Et si cet étudiant tente d’injoncter jusqu’à la conscience de l’enseignant. Injoncter son savoir, bribes d’un patrimoine universel qu’il a patiemment accumulées en lui. Injoncter son expérience, fruit de centaines, de milliers d’heures de cours données. Injoncter ses capacités d’improviser, d’imaginer des parades aux difficultés rencontrées lors d’un cours.
Si cet étudiant cherche à injoncter l’enseignant jusque dans son désir de transmettre ses savoirs avec application, amitié, souci, écoute. Si cet étudiant cherche à injoncter l’appétit d’échange et de vie qui fait l’essence du métier d’enseignant.
Alors dans ce cas-là, je ne sais pas comment la matière s’incarnera...

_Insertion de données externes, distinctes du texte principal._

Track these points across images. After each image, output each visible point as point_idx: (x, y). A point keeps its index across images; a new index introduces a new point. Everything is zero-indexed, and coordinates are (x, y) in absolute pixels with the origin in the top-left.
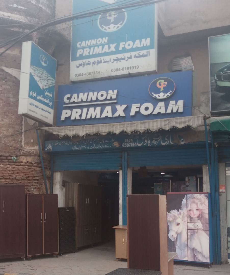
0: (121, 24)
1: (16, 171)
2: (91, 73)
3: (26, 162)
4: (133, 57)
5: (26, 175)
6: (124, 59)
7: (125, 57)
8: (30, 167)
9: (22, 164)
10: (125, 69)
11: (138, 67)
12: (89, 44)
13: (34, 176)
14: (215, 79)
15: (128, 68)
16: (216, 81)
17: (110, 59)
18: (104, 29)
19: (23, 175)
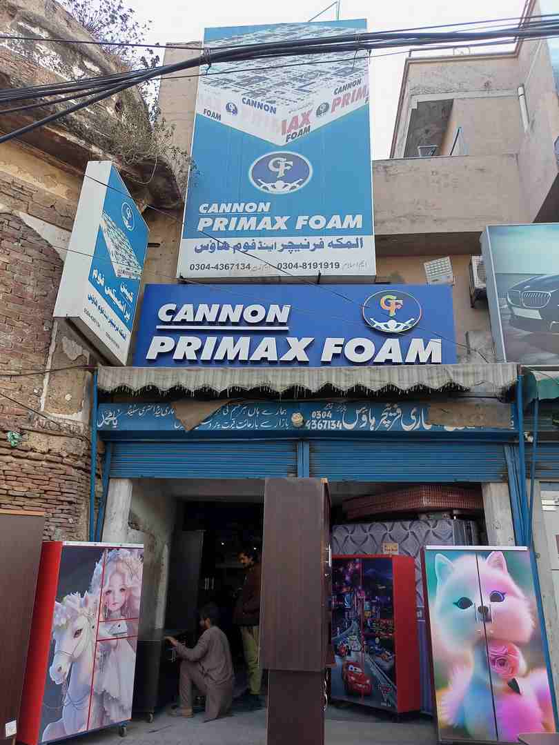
0: (300, 184)
1: (14, 473)
2: (230, 266)
3: (45, 450)
4: (326, 245)
5: (41, 487)
6: (307, 246)
7: (309, 243)
8: (52, 465)
9: (32, 454)
10: (308, 267)
11: (338, 266)
12: (228, 210)
13: (63, 490)
14: (508, 303)
15: (315, 266)
16: (510, 307)
17: (275, 244)
18: (262, 186)
19: (30, 485)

Ce que je sais, c’est que passer deux fois cinquante minutes en tête-à-tête avec l’ongle de Goliath, une injonction sur la tempe, ce doit être long... Comment enseigne-t-on face à quelqu’un qui vous considère explicitement comme une vache, un frigo, un distributeur à matière ? Et qui piétine avec tant d’inconséquence le principe même d’avoir des camarades de classe : qui piétine le "ensemble" que doit constituer un moment de classe ?
Ce que je sais, c’est qu’on doit avoir envie de vomir l’injoncteur, de l’engueuler, de le mépriser. On doit avoir envie de se taire obstinément ou de l’interroger sans relâche sur son geste. Mais certainement pas d’enseigner sa matière. Comment peut-on se forcer à donner un cours à quelqu’un qui est aussi réfractaire au principe du don, de l’échange et de la solidarité - à la démocratie ?

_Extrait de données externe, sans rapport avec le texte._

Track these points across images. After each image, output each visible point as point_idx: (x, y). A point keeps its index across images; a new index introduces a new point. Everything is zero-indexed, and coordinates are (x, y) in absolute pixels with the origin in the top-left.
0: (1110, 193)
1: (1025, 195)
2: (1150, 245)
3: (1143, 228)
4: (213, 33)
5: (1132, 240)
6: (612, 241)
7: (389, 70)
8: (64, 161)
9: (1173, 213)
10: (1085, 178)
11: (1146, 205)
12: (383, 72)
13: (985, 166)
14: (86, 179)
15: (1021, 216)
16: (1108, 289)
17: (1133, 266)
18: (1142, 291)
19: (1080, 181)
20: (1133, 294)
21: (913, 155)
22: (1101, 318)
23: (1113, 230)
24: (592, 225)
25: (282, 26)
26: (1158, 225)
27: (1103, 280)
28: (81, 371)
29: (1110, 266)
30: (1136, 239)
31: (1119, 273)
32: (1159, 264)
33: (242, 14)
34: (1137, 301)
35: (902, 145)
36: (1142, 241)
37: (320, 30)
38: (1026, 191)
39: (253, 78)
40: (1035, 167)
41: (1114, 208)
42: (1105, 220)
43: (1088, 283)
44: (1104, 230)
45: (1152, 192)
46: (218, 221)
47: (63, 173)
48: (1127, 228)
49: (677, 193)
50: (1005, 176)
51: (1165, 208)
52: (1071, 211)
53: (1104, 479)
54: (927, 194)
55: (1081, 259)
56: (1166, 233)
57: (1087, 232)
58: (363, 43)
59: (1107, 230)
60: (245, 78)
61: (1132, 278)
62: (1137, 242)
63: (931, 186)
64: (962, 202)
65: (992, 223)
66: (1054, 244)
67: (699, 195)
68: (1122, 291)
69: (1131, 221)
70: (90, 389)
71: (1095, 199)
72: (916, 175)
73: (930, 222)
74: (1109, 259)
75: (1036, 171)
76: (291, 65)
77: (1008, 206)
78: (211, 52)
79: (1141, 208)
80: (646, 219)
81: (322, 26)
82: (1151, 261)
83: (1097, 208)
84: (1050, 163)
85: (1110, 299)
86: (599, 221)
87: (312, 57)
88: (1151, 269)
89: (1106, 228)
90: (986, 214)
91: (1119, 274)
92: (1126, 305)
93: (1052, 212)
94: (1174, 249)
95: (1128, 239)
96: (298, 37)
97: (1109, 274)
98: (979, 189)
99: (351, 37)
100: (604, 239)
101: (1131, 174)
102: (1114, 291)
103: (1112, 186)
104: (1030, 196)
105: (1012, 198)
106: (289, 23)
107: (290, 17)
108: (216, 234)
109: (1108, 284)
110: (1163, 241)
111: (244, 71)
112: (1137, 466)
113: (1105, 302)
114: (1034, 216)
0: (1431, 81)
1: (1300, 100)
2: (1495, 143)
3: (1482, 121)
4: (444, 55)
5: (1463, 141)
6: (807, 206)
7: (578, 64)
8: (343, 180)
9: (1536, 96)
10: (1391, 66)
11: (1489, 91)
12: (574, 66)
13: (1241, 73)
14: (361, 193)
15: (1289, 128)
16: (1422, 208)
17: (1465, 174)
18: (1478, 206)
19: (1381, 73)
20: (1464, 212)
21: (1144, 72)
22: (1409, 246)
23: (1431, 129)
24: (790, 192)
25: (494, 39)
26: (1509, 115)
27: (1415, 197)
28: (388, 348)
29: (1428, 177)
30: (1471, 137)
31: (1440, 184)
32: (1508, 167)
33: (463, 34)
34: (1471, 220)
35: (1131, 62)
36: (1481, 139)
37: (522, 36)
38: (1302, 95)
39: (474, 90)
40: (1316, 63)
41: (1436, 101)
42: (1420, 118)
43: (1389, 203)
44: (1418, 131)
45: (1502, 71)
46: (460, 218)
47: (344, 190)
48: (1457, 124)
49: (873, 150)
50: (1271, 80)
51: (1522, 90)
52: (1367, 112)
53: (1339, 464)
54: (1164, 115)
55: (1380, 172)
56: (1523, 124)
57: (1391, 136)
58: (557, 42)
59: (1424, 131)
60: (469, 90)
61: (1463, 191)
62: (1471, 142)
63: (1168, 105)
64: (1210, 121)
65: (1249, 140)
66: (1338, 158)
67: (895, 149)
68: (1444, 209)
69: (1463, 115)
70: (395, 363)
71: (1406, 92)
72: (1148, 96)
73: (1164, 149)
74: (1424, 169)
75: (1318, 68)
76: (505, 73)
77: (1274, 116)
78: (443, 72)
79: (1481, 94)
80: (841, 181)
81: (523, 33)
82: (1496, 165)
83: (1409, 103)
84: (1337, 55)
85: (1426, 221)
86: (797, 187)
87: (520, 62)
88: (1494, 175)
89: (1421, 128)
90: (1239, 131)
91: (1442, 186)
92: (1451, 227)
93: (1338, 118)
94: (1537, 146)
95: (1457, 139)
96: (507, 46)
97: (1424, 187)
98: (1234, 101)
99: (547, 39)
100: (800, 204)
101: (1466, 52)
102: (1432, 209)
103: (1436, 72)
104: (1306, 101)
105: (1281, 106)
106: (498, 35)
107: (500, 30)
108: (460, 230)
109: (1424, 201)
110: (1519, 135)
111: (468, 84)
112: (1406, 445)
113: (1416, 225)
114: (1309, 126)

Ce que je sais encore, c’est que le décor de ce spectacle est odieux.
Ce que je sais encore, c’est que la mise en scène de cette performance n’a rien à envier aux sordides dispositifs déployés dans les régimes kafkaïo-orwelliens. Où c’est par l’iniquité qu’on en appelle à la justice. Où c’est par l’insulte que l’on exige le respect. Où c’est par la terreur et l’isolation que l’on fait régner l’ordre.
Un ordre glacial et castrateur, où rien de trop ne doit être dit. Où tout peut être compris de travers. Même un regard. Même un geste. Où le « retour à la normale » est une formule de menace.
Alors comme à l’UQO, il faut s’unir. Former une chaîne. Faire bloc.
Protéger ce professeur contre son injoncteur et cet injoncteur contre lui-même. Protéger le savoir contre cette conception matérialiste et contractuelle. Protéger la société contre cette culture mercantile et procédurière qui fait apparaître et proliférer le nouveau type anthropologique qu’est l’étudiant client-consommateur-injoncteur. Protéger cette grève contre les juges et contre les "responsables" au pouvoir qui refusent d’assumer leurs fonctions politiques. Protéger les principes démocratiques contre ceux qui sont sensés en être les gardiens mais qui dérapent ici sérieusement en s’enfermant dans leur bulle.
Les protéger contre vents et marées, sécheresse et adversité, en bon citoyen qui sait désobéir quand c’est aux fondements de la justice et du bon sens que l’on touche.